Haas Business School & London Business School
Laura Tyson, who served as dean of the University of California at Berkeley: Haas Business School in 1998-2001 and dean of London Business School in 2002-2006, devoted considerable policy attention to the links between women’s rights and national economic. Ann E. Harrison, the current dean of the Haas Business School, has focused on improving the school’s global reach and expanding its research capabilities.
Ross School of Business
Alison Davis-Blake, who joined University of Michigan: Ross School of Business as its dean in 2011, has been praised for her leadership skills and her efforts to promote diversity and inclusivity within the school. Sharon Matusik, the current dean of the Ross School of Business appointed in 2022, has prioritized entrepreneurship and innovation, and has overseen the launch of several new initiatives in these areas.
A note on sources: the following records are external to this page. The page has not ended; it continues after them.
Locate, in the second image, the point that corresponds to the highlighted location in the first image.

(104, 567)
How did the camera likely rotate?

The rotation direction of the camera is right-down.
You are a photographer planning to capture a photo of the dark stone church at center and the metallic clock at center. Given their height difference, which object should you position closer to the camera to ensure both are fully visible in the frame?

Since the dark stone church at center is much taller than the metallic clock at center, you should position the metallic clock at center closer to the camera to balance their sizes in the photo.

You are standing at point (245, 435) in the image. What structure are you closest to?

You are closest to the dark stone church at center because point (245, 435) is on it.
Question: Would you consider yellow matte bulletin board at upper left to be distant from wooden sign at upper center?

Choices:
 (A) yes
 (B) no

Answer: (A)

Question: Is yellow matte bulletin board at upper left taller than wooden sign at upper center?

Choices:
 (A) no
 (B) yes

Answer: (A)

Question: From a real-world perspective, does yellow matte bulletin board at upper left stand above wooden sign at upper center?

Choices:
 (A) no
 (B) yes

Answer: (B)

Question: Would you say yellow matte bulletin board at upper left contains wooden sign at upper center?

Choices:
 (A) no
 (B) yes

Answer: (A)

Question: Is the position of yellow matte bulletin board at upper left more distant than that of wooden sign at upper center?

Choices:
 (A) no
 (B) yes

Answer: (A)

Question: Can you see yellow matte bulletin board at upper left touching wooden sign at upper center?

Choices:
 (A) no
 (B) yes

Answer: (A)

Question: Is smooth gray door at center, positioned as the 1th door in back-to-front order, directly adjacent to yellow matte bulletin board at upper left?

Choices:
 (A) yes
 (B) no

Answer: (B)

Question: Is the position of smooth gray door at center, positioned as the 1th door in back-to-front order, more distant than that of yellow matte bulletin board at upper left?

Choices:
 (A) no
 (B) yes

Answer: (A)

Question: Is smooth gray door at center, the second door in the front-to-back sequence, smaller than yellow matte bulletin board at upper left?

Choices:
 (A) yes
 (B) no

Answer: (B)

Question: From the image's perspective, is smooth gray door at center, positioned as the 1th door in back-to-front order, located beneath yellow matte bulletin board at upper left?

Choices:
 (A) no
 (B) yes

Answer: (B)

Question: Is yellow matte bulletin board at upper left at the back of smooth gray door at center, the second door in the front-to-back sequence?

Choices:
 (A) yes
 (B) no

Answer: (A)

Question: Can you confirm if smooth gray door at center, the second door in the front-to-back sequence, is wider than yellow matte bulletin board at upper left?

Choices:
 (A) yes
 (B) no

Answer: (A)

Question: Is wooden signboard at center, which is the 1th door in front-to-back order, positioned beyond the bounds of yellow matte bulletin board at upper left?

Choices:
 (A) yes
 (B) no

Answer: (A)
UCLA Anderson School of Management
Judy D. Olian, who served as a dean of the UCLA Anderson School of Management in 2006-2018, has been recognized for her commitment to promoting gender diversity and for her efforts to increase the school’s global presence.
Tepper Business School
Isabelle Bajeux-Besnainou, the current dean of the Carnegie Mellon:Tepper Business School, has focused on strengthening the school’s reputation and increasing its research output.
Cambridge Judge Business School
Sandra Dawson, KPMG professor emeritus of management studies at Cambridge Judge and the business school’s dean in 1995-2006, has been a vocal advocate for women in business and has overseen the expansion of the school’s executive education programs.
Yale School of Management
Sharon Oster, the first tenured woman professor and first woman dean (2008-2011) at the Yale School of Management, helped create and foster a culture characterized by a dedication to top-quality teaching and research.
Wharton Business School
Erika H. James, the current dean of the Wharton Business School appointed in 2020, is the first woman and the first person of color to hold the position. She has been praised for her focus on innovation and her efforts to foster a more inclusive and collaborative culture within the school.
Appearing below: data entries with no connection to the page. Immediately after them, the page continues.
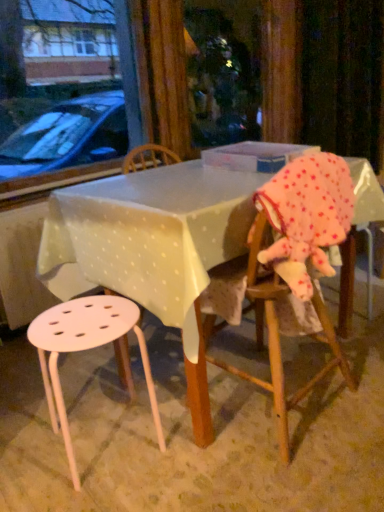
At what (x,y) coordinates should I click in order to perform the action: click on free space on the front side of white plastic stool at lower left. Please return your answer as a coordinate pair (x, y). This screenshot has width=384, height=512. Looking at the image, I should click on (103, 493).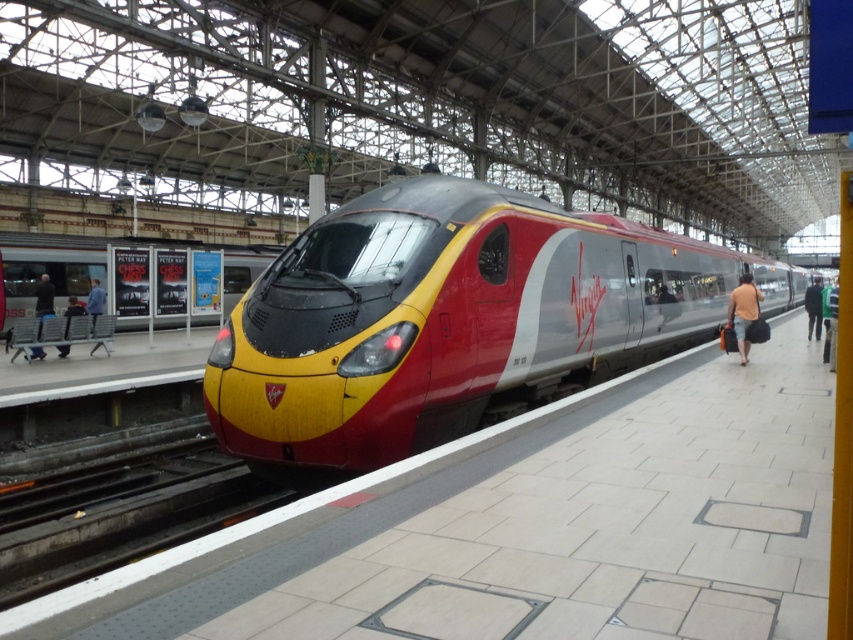
Question: Among these objects, which one is nearest to the camera?

Choices:
 (A) denim jacket at left
 (B) metallic silver train at center
 (C) green fabric jacket at right
 (D) dark blue jeans at lower left

Answer: (B)

Question: Based on their relative distances, which object is nearer to the green fabric jacket at right?

Choices:
 (A) dark blue jacket at center
 (B) metallic silver train at center

Answer: (A)

Question: Does metallic silver train at center come behind denim jacket at left?

Choices:
 (A) no
 (B) yes

Answer: (A)

Question: Does orange fabric bag at right appear under dark blue jeans at left?

Choices:
 (A) no
 (B) yes

Answer: (A)

Question: Does green fabric jacket at right appear on the left side of dark blue jeans at left?

Choices:
 (A) yes
 (B) no

Answer: (B)

Question: Which object is positioned farthest from the dark blue jeans at left?

Choices:
 (A) denim jacket at left
 (B) yellow glossy train at center
 (C) green fabric jacket at right

Answer: (C)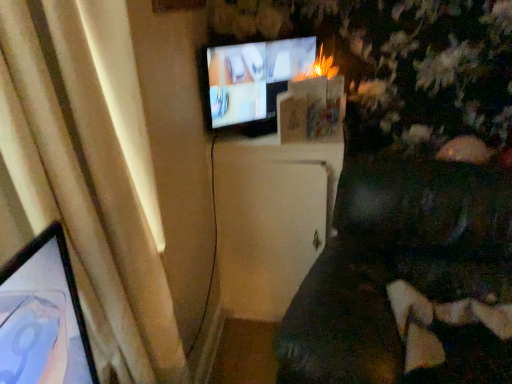
Question: Considering the relative sizes of matte black tv at upper center and beige fabric curtain at left in the image provided, is matte black tv at upper center bigger than beige fabric curtain at left?

Choices:
 (A) yes
 (B) no

Answer: (B)

Question: From the image's perspective, is matte black tv at upper center over beige fabric curtain at left?

Choices:
 (A) no
 (B) yes

Answer: (B)

Question: Can you confirm if matte black tv at upper center is smaller than beige fabric curtain at left?

Choices:
 (A) yes
 (B) no

Answer: (A)

Question: Can you confirm if matte black tv at upper center is positioned to the left of beige fabric curtain at left?

Choices:
 (A) no
 (B) yes

Answer: (A)

Question: Is matte black tv at upper center shorter than beige fabric curtain at left?

Choices:
 (A) yes
 (B) no

Answer: (A)

Question: In the image, is matte black tv at upper center positioned in front of or behind beige fabric curtain at left?

Choices:
 (A) behind
 (B) front

Answer: (A)

Question: In terms of size, does matte black tv at upper center appear bigger or smaller than beige fabric curtain at left?

Choices:
 (A) small
 (B) big

Answer: (A)

Question: Considering the positions of matte black tv at upper center and beige fabric curtain at left in the image, is matte black tv at upper center taller or shorter than beige fabric curtain at left?

Choices:
 (A) tall
 (B) short

Answer: (B)

Question: From the image's perspective, relative to beige fabric curtain at left, is matte black tv at upper center above or below?

Choices:
 (A) below
 (B) above

Answer: (B)

Question: Considering the positions of white matte cabinet at center and matte black tv at upper center in the image, is white matte cabinet at center bigger or smaller than matte black tv at upper center?

Choices:
 (A) big
 (B) small

Answer: (A)

Question: From a real-world perspective, is white matte cabinet at center above or below matte black tv at upper center?

Choices:
 (A) above
 (B) below

Answer: (B)

Question: From their relative heights in the image, would you say white matte cabinet at center is taller or shorter than matte black tv at upper center?

Choices:
 (A) short
 (B) tall

Answer: (B)

Question: From the image's perspective, is white matte cabinet at center positioned above or below matte black tv at upper center?

Choices:
 (A) above
 (B) below

Answer: (B)

Question: Relative to matte black tv at upper center, is dark brown fabric couch at lower right in front or behind?

Choices:
 (A) behind
 (B) front

Answer: (B)

Question: Considering the positions of dark brown fabric couch at lower right and matte black tv at upper center in the image, is dark brown fabric couch at lower right wider or thinner than matte black tv at upper center?

Choices:
 (A) thin
 (B) wide

Answer: (B)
The low number of female deans in top business schools is a reflection of the broader gender gap in business education, where women are underrepresented in leadership positions. However, the achievements of these women highlight the significant contributions that women can make to business schools and to the field of business more broadly. By continuing to promote diversity and inclusivity, business schools can create a more equitable and representative environment, and pave the way for more women to take on leadership roles in the future.